Harel strode into one of the hangars and found a grease-smudged phone with which to ring Shin Bet headquarters. "The monster is in shackles," he told one of his lieutenants before ordering a van. A short while later, a windowless black van appeared beside the plane. Tabor and Gat escorted a trembling, blindfolded Eichmann down the steps and into the back of the van. Harel explained to Gat that he was to take Eichmann to the secret Shin Bet detention center located in an old Arab house on the edge of Jaffa. Gat nodded, suggesting that since most of the guards there were Holocaust survivors, they identify the prisoner as a high-priority spy. Revealing his true identity might provoke an attack. Harel agreed, and the van drove off.
The Mossad chief then hurried toward Jerusalem. He hoped to see Ben-Gurion before his standard ten o'clock cabinet meeting. He did not want to draw attention to himself by breaking into the meeting.
His longtime driver, Yaki, sped through the Judean Hills into the city. The wind rushing through the open window offered little relief from the scorching heat. They arrived a few minutes before the meeting. A secretary led Harel into the prime minister's office.
"I brought you a present," Harel said.
Ben-Gurion looked up from his paper-strewn desk, surprised to see Harel.
"I have brought Adolf Eichmann with me. For two hours now he has been on Israeli soil, and, if you authorize it, he will be handed over to the Israeli police," Harel continued.
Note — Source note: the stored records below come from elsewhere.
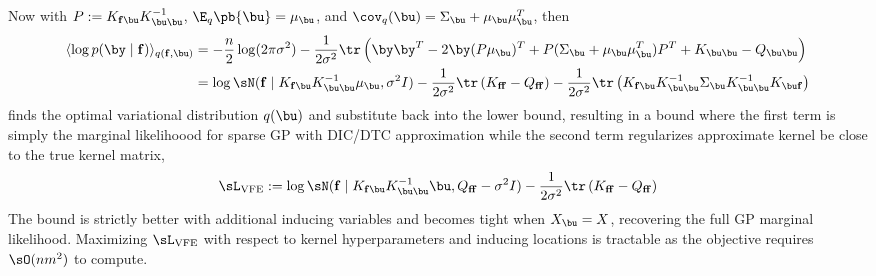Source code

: \documentclass[11pt]{article}
\renewcommand\bf{\ensuremath{\mathbf{f}}}
\begin{document}
Now with $P:= K_{\bf\bu}K_{\bu\bu}^{-1}$, $\E_q\pb{\bu} = \mu_{\bu}$, and $\cov_q(\bu) = \Sigma_{\bu} + \mu_{\bu}\mu_{\bu}^T$, then
\begin{align}
    \langle \log p(\by\mid \bf) \rangle_{q(\bf,\bu)}
        &=  -\frac{n}{2} \log(2\pi \sigma^2) - \frac{1}{2\sigma^2} \tr\left( \by\by^T - 2\by ( P \mu_{\bu})^T + P ( \Sigma_{\bu} + \mu_{\bu}\mu_{\bu}^T ) P^T + K_{\bu\bu} - Q_{\bu\bu} \right) \\
        &=  \log \sN(\bf \mid K_{\bf\bu}K_{\bu\bu}^{-1}\mu_{\bu}, \sigma^2I) - \frac{1}{2 \sigma^2} \tr\left( K_{\bf\bf} - Q_{\bf\bf} \right) - \frac{1}{2\sigma^2} \tr\left( K_{\bf\bu}K_{\bu\bu}^{-1} \Sigma_{\bu} K_{\bu\bu}^{-1} K_{\bu\bf} \right)
    \label{eq:sparse_gp_vfe_elbo_1}
\end{align}
\cite{titsiasVariationalLearningInducing2009} finds the optimal variational distribution $q(\bu)$ and substitute back into the lower bound, resulting in a bound where the first term is simply the marginal likelihoood for sparse GP with DIC/DTC approximation while the second term regularizes approximate kernel be close to the true kernel matrix,
\begin{align}
    \sL_{\text{VFE}}
        :=  \log \sN(\bf \mid K_{\bf\bu}K_{\bu\bu}^{-1}\bu,Q_{\bf\bf} -  \sigma^2I) - \frac{1}{2\sigma^2} \tr\left( K_{\bf\bf} - Q_{\bf\bf} \right)
    \label{eq:sparse_gp_vfe_collapsed_bound}
\end{align}
The bound is strictly better with additional inducing variables and becomes tight when $X_{\bu}=X$, recovering the full GP marginal likelihood. Maximizing $\sL_{\text{VFE}}$ with respect to kernel hyperparameters and inducing locations is tractable as the objective requires $\sO(nm^2)$ to compute.
\end{document}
Ben-Gurion was stirred by the news, and for a few moments, he was silent. "Are you positive it is Eichmann?"
It was not the response Harel expected, and he was slightly taken aback. "Of course, I am positive. He even admitted it himself."
"Did anyone who met him in the past identify him?"
"No," Harel said.
"If that's the case, you have to find some
one who knew him to go and inspect Eichmann in jail. Only after he has been officially identified will I be satisfied that this is the man."
Harel understood Ben-Gurion's reticence, knowing the implications of any announcement he made. Even so, there was not a shred of doubt in his own mind that they had their man. Only a few hours later, Moshe Agami, who had been a Jewish Agency representative during the war and had met with Eichmann in Vienna, was brought to the cell where the prisoner was being held. Within a few minutes, Agami had confirmed that this was the man who had made him stand at attention in his office in the Palais Rothschild in 1938 while he pleaded for permission for the Jews to immigrate to Palestine. After Agami left the cell, Benno Cohen, the former chairman of a Zionist organization in Germany in the mid-1930s, also identified Eichmann. Harel phoned the prime minister and delivered the news.
At last Ben-Gurion allowed himself to relish the operation's achievement. He wanted to announce the capture the next day. Harel asked him to wait; some of his operatives were still in South America.
"How many people know Eichmann is in Israel?" Ben-Gurion asked.
Already more than fifty, Harel admitted.
"In that case, no waiting. We're going to announce!"
Early the next morning, May 23—another blisteringly hot, cloudless day—Eichmann was brought in front of Judge Emanuel Halevi in Jaffa. When the judge asked for the prisoner's identity, he answered without hesitation, "I am Adolf Eichmann." With his voice cracking, Halevi charged him with crimes of genocide and issued his official arrest warrant.
Harel then cabled Haim Yitzhaki, his contact with Fritz Bauer in Cologne. Harel and Haim Cohen, now a justice on the Israeli Supreme Court, both thought the Hesse attorney general deserved to be told of the mission's success before it hit the news.